Insolvency Practitioners


Insolvency Practitioners

As you’ve already learned, an Official Receiver handles the initial stage of your bankruptcy. However, if you fail to cooperate with them (or choose to go down the Individual Voluntary Arrangement route), they can pass your case on to an Insolvency Practitioner (IP). What’s the difference between an Official Receiver and Insolvency Practitioner? Well, the former has the power to investigate your affairs and take control of your assets, but they are not allowed to sell them. However, things change when an Insolvency Practitioner takes over your case. They have the ability not only to take full control of your assets, but they also have the power to sell them for the best price on behalf of your creditors, while providing them with regular progress reports. Once they have sold all of your assets, they will use the money raised to pay all of your creditors what they are owed.

As you can see, due to the additional costs and loss of valuable assets, it’s never in your interest, as a bankrupt individual, to have an Insolvency Practitioner appointed to your case. That’s why we strongly recommend you cooperate with the Official Receiver at all times.

Should you reach the stage where your case is handed over to an Insolvency Practitioner, the Official Receiver will provide them with your PIQC booklet and any other information they have gathered after investigating your affairs. Once again, it’s important to remember that providing any false information to either an Official Receiver or an Insolvency Practitioner is counted as a serious crime and could result in further court action being taken against you.

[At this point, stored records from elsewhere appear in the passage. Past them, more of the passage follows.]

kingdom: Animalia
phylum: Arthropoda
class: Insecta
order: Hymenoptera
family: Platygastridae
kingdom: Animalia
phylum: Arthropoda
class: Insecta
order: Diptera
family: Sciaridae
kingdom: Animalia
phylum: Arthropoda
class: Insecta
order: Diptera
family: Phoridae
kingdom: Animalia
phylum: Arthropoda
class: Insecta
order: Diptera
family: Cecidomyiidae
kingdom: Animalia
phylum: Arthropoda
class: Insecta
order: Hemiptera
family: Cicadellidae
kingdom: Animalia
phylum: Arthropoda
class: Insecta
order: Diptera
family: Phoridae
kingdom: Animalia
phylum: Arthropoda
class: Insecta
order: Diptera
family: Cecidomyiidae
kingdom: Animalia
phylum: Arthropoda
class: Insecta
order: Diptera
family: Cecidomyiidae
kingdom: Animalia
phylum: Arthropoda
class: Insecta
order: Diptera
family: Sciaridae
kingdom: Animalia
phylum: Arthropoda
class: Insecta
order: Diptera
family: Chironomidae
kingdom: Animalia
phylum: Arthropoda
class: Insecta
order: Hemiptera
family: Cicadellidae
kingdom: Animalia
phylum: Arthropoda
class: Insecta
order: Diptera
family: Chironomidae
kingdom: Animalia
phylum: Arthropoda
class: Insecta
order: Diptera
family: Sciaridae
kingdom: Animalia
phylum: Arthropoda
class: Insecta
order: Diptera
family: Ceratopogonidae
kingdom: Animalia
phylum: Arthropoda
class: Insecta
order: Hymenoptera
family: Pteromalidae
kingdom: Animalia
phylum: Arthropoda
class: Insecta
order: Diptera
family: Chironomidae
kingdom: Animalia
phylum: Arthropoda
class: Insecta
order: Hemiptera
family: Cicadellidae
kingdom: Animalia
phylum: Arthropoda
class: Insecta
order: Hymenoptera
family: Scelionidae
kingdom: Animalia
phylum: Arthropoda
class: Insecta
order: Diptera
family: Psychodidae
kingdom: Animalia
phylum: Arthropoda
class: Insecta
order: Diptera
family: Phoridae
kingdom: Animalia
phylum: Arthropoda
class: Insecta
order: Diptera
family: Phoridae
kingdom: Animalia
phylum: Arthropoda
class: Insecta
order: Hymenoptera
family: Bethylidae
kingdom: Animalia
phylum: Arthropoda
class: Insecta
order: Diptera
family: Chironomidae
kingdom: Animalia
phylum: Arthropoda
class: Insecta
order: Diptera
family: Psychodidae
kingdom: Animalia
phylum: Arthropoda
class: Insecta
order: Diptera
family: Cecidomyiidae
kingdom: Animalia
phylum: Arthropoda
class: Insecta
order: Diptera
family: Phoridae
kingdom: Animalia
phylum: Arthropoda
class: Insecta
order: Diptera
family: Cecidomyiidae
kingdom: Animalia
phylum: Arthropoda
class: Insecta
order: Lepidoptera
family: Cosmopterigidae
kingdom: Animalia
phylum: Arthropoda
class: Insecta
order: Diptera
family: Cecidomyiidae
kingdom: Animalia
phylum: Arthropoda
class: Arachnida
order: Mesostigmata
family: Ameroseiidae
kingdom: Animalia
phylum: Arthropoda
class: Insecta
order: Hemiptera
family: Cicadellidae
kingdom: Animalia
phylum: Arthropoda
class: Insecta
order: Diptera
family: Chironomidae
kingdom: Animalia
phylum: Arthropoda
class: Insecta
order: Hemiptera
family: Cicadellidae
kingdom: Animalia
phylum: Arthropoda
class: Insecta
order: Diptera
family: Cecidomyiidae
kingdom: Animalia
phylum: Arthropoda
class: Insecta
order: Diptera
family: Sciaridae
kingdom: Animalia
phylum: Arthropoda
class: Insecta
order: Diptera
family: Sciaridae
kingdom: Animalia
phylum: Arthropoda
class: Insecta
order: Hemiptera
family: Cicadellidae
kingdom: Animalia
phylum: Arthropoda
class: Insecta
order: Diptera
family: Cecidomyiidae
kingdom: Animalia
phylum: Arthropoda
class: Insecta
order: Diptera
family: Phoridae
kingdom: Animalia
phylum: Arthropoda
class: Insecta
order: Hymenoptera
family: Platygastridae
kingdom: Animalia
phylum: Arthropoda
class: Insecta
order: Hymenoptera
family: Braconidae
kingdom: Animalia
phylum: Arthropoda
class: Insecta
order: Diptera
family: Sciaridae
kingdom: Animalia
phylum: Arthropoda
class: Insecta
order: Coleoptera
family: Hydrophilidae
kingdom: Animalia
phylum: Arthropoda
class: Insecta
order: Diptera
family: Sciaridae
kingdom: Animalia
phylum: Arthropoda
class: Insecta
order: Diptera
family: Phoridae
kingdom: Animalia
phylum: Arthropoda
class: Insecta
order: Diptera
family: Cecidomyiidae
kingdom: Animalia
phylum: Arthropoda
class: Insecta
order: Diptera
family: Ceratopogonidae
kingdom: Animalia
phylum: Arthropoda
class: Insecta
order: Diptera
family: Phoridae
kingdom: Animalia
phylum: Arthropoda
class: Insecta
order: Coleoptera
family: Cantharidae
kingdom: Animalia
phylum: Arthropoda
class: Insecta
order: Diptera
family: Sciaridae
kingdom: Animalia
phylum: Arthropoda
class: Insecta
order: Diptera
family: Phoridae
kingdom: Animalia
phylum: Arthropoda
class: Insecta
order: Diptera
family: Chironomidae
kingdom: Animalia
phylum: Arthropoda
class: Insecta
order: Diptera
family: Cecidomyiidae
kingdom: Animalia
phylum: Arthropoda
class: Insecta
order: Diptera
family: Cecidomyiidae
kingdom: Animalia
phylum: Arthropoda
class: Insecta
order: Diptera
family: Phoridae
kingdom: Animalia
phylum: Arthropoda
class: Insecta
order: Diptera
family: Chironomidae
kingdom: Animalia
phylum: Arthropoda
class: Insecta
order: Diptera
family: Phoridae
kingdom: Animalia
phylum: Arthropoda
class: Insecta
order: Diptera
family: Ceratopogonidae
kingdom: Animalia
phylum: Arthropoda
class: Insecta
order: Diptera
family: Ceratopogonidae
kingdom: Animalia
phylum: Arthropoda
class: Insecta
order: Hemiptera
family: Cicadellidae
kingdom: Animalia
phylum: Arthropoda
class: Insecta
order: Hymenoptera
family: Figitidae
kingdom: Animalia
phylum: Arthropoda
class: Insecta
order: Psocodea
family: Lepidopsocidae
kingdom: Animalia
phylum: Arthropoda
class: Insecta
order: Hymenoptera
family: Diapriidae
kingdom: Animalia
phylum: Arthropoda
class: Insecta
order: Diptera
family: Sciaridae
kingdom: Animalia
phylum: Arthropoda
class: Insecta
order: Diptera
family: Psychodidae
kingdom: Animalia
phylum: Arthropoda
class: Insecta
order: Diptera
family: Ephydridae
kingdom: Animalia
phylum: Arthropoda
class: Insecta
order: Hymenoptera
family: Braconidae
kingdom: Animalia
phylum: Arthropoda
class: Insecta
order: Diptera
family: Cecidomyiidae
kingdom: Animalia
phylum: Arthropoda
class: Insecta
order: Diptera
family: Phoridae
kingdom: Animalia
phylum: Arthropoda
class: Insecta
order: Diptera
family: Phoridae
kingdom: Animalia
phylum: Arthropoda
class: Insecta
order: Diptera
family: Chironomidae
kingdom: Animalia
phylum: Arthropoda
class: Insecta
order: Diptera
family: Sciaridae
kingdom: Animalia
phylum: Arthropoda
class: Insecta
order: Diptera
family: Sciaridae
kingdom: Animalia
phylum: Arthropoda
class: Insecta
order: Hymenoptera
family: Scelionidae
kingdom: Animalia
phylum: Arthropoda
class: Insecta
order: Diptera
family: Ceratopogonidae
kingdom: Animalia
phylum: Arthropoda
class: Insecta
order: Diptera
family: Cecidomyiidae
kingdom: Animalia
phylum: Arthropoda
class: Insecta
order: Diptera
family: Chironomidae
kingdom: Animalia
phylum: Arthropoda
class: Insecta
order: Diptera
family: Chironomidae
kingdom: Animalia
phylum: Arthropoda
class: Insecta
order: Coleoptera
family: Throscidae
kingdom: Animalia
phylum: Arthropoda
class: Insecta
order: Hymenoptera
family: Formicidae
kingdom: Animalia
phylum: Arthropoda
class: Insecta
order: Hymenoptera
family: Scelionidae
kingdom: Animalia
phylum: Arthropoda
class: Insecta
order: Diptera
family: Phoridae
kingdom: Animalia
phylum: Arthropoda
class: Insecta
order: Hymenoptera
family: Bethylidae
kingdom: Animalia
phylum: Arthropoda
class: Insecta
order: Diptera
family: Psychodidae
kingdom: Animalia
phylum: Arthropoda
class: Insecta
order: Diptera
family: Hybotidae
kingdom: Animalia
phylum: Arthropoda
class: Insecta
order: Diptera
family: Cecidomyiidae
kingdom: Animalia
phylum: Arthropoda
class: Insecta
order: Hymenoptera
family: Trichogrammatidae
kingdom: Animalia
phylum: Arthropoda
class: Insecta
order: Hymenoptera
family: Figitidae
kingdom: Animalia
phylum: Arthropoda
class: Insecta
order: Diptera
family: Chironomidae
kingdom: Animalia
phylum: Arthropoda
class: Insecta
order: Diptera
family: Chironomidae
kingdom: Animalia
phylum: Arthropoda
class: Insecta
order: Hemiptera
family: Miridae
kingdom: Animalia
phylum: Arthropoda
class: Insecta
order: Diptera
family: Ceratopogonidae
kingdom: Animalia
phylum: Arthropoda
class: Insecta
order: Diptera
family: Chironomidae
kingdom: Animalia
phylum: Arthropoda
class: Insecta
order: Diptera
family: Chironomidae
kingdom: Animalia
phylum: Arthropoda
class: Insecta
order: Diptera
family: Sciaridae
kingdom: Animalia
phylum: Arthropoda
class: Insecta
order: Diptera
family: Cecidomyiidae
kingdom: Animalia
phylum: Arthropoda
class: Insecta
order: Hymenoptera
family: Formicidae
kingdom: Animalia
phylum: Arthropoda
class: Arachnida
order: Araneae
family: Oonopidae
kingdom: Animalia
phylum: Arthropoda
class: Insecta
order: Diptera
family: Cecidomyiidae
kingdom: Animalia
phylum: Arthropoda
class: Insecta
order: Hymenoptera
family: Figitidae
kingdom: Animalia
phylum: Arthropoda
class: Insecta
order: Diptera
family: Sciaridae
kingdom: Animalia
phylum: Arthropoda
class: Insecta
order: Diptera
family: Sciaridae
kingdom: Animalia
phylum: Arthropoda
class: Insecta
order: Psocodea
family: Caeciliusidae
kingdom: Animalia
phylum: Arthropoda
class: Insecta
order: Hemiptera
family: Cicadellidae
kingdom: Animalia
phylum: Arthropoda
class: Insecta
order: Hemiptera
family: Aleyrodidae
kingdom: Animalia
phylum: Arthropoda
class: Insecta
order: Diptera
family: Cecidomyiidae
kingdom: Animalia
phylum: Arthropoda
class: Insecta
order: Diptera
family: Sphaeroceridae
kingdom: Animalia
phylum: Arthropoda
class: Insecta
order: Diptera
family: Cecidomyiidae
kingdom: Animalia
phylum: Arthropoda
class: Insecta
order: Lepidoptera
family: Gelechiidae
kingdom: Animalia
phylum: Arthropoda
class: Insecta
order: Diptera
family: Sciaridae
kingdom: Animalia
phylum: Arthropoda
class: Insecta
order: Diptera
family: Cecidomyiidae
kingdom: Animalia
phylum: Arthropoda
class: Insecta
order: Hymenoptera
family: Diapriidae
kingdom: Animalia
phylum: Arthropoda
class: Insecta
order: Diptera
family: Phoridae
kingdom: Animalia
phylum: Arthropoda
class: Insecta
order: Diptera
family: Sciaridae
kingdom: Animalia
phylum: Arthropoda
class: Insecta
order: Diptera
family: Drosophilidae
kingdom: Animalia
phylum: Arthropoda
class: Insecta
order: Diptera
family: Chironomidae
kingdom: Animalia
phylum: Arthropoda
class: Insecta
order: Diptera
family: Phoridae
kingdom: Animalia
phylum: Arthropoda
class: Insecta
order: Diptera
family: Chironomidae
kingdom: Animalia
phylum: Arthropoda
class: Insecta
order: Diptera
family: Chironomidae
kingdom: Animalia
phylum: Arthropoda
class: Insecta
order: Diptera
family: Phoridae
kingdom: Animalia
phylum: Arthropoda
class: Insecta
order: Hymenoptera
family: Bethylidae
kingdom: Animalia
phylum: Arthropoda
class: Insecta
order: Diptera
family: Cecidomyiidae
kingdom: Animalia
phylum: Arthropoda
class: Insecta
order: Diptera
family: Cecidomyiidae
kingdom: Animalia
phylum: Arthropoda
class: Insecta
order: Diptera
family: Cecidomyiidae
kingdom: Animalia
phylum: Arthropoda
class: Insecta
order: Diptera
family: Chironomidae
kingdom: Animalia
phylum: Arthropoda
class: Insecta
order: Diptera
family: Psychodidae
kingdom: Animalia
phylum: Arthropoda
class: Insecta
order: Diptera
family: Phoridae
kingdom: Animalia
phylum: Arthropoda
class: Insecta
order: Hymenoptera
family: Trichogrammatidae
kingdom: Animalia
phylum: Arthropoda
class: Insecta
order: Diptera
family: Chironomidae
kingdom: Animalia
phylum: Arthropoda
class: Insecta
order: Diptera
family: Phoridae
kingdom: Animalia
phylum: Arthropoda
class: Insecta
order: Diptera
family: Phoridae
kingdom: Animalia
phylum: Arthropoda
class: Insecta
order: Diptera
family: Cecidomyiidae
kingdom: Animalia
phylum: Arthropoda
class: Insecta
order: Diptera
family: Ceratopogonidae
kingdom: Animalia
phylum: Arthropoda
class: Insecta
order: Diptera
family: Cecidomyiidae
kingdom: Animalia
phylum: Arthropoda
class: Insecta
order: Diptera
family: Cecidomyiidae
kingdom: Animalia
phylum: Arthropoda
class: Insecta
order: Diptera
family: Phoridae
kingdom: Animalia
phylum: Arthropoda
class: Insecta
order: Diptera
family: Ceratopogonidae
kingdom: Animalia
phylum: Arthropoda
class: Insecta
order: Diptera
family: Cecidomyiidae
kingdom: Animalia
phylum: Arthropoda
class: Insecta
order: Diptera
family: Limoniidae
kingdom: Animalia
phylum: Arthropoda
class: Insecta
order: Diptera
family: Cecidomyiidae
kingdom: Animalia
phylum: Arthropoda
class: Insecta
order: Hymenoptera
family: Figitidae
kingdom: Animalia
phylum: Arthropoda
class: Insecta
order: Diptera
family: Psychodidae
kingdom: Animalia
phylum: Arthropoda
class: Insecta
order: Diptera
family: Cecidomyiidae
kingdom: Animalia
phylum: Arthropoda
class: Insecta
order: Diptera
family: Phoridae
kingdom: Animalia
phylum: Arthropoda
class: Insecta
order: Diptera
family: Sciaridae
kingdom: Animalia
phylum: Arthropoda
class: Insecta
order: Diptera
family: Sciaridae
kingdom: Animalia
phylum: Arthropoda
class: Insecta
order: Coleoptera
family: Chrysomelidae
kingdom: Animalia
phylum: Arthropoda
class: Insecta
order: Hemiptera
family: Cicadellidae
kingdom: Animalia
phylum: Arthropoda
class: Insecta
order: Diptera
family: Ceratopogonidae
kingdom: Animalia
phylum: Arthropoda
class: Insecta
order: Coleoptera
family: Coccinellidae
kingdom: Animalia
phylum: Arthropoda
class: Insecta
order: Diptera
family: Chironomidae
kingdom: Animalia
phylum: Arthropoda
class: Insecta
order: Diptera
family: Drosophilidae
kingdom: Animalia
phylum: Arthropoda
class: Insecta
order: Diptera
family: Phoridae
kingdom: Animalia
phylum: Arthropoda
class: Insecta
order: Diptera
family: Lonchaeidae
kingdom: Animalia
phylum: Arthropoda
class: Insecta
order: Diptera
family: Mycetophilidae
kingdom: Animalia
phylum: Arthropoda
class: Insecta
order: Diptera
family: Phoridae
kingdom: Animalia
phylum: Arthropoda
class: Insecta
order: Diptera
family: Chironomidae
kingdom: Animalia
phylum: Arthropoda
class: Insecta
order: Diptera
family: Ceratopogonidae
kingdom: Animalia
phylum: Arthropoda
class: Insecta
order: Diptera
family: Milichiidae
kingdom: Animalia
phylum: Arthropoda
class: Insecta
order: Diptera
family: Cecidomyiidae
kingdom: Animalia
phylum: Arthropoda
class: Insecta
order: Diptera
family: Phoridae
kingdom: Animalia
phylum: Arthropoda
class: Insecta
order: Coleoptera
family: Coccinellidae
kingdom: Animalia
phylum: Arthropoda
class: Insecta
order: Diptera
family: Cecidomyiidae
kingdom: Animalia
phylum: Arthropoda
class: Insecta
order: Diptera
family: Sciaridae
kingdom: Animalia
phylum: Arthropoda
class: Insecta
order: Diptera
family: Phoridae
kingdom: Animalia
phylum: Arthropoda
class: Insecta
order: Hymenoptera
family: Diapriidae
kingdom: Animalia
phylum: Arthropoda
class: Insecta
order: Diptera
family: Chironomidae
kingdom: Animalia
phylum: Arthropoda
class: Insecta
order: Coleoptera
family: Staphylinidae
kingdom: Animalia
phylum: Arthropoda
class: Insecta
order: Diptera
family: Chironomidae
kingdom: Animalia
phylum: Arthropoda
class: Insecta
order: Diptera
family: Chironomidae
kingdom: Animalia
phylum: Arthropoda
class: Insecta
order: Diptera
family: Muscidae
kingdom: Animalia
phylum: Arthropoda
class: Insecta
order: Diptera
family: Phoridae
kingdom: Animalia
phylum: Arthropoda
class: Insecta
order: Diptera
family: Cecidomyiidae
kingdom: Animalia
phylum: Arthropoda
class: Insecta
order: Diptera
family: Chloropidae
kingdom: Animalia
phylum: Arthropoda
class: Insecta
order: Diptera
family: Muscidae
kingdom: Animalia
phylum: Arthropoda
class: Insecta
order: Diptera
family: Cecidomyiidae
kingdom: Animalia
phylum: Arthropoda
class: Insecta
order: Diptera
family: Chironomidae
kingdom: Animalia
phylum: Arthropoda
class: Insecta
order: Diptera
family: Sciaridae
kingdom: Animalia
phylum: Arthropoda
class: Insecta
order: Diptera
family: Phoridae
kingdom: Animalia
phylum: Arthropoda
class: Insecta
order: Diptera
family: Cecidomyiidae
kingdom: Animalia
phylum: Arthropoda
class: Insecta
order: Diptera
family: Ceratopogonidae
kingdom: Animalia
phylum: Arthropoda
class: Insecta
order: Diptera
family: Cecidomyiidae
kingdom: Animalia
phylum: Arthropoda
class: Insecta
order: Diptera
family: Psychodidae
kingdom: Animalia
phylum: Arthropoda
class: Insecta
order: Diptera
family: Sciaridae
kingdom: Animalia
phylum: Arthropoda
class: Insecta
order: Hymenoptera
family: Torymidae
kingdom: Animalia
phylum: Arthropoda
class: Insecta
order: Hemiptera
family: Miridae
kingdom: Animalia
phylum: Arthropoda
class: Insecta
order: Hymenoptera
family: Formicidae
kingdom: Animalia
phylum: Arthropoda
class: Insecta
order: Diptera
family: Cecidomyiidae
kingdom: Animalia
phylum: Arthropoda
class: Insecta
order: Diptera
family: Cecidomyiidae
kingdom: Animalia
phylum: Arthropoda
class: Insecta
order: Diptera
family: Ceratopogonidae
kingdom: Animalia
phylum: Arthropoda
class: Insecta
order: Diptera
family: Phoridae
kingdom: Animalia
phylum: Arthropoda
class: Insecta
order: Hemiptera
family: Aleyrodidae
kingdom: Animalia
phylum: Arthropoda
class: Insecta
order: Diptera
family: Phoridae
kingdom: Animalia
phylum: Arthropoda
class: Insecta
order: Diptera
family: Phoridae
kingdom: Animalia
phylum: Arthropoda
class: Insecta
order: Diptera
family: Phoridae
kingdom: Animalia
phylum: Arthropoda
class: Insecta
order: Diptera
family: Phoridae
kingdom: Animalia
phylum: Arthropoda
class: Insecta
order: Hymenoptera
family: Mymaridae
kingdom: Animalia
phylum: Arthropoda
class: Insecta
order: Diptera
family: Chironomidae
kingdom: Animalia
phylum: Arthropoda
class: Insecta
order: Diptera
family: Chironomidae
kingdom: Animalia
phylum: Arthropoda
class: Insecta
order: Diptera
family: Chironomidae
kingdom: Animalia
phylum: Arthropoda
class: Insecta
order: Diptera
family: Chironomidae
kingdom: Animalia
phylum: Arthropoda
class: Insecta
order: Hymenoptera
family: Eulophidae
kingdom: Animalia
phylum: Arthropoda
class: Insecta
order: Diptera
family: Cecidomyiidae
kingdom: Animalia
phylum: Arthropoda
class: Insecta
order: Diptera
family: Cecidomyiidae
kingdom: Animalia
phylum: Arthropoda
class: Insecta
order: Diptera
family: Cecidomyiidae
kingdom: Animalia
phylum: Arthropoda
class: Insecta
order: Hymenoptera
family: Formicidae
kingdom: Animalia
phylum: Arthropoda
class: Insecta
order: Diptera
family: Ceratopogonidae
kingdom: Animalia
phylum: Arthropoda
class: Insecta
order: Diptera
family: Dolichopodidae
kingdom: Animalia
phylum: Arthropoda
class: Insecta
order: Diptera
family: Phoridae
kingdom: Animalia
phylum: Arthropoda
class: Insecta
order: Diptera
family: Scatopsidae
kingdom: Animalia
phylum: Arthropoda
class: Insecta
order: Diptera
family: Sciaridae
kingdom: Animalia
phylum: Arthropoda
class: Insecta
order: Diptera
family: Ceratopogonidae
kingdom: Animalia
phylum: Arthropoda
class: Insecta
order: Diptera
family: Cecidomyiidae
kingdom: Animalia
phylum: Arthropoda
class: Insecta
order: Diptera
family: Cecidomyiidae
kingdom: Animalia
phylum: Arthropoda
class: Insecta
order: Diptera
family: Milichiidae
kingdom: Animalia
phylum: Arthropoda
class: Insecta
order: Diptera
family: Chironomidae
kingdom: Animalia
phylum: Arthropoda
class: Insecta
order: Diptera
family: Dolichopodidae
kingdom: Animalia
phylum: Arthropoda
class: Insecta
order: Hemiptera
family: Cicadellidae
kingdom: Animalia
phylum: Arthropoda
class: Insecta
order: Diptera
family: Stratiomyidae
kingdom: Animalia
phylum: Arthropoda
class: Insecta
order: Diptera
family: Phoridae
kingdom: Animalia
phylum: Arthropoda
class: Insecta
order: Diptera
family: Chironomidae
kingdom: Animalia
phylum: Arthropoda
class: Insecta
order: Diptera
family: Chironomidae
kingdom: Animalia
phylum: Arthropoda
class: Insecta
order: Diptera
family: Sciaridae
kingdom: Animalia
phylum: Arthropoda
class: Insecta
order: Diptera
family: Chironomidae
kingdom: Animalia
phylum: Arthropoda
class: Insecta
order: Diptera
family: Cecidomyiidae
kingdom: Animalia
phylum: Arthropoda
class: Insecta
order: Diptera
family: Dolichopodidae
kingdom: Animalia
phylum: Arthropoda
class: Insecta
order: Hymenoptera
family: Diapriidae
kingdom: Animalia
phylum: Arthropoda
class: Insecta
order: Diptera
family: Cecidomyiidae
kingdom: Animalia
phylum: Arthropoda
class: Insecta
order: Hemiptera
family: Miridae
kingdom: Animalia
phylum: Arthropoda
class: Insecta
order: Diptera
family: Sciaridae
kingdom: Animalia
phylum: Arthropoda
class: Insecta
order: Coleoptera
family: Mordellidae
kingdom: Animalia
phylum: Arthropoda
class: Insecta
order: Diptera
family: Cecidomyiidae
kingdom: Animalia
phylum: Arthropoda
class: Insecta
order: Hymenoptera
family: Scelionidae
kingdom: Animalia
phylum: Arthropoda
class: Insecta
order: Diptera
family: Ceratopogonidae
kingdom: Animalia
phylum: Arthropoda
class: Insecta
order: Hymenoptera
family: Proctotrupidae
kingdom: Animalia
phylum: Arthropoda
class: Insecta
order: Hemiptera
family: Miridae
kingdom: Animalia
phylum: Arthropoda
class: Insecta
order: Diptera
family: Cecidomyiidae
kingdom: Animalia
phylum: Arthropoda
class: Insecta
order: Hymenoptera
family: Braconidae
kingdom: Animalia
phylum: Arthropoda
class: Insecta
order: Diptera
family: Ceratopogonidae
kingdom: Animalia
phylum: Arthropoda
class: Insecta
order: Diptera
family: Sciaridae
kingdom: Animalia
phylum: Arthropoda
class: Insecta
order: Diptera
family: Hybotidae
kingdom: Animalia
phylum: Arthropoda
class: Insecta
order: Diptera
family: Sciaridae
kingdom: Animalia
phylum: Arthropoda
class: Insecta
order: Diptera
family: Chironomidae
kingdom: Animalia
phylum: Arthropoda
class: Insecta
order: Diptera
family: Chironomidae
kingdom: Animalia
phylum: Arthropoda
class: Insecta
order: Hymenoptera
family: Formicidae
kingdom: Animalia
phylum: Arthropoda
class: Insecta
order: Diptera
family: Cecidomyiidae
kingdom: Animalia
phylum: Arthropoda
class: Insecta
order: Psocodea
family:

Our aim here at the Assured Capital Group is to stop your case reaching the point of being handed over to an Insolvency Practitioner. This is why we continuously reiterate the importance of being entirely truthful and fully cooperating with your Official Receiver. Remember, your Official Receiver can act as a sole Trustee on your behalf, so there is not always the need for an Insolvency Practitioner to be involved if you are heading towards an annulment. However, if it is deemed that you are being uncooperative, or

there is the belief that your assets are at risk, you could be passed on to an Insolvency Practitioner on the recommendation of the Official Receiver.

What is the role of an Insolvency Practitioner?

This is someone who is licensed and authorised to act in relation to an insolvent individual, partnership or company.

What is the role of an Insolvency Practitioner?
  • They are licensed and legally allowed to act in relation to insolvency
  • They take over from the Official Receiver if you fail to cooperate
  • They have the power to sell your assets to repay your creditors
  • An Insolvency Practitioner typically charges £200 – £500 per hour
Responsibilities of an Insolvency Practitioner

An Insolvency Practitioner has many responsibilities, but pretty much all of them are in the best interests of your creditors. Once they take over your case, they must achieve the best possible price for your assets by ensuring exposure to a range of potential buyers. Acting as a Provisional Liquidator, they make sure your creditors receive the highest possible dividend using their sound commercial judgment. An Insolvency Practitioner also has the power to negotiate with your creditors and nominate you for an Individual Voluntary Arrangement. They will, of course, supervise this arrangement while running all creditor meetings as a chairperson.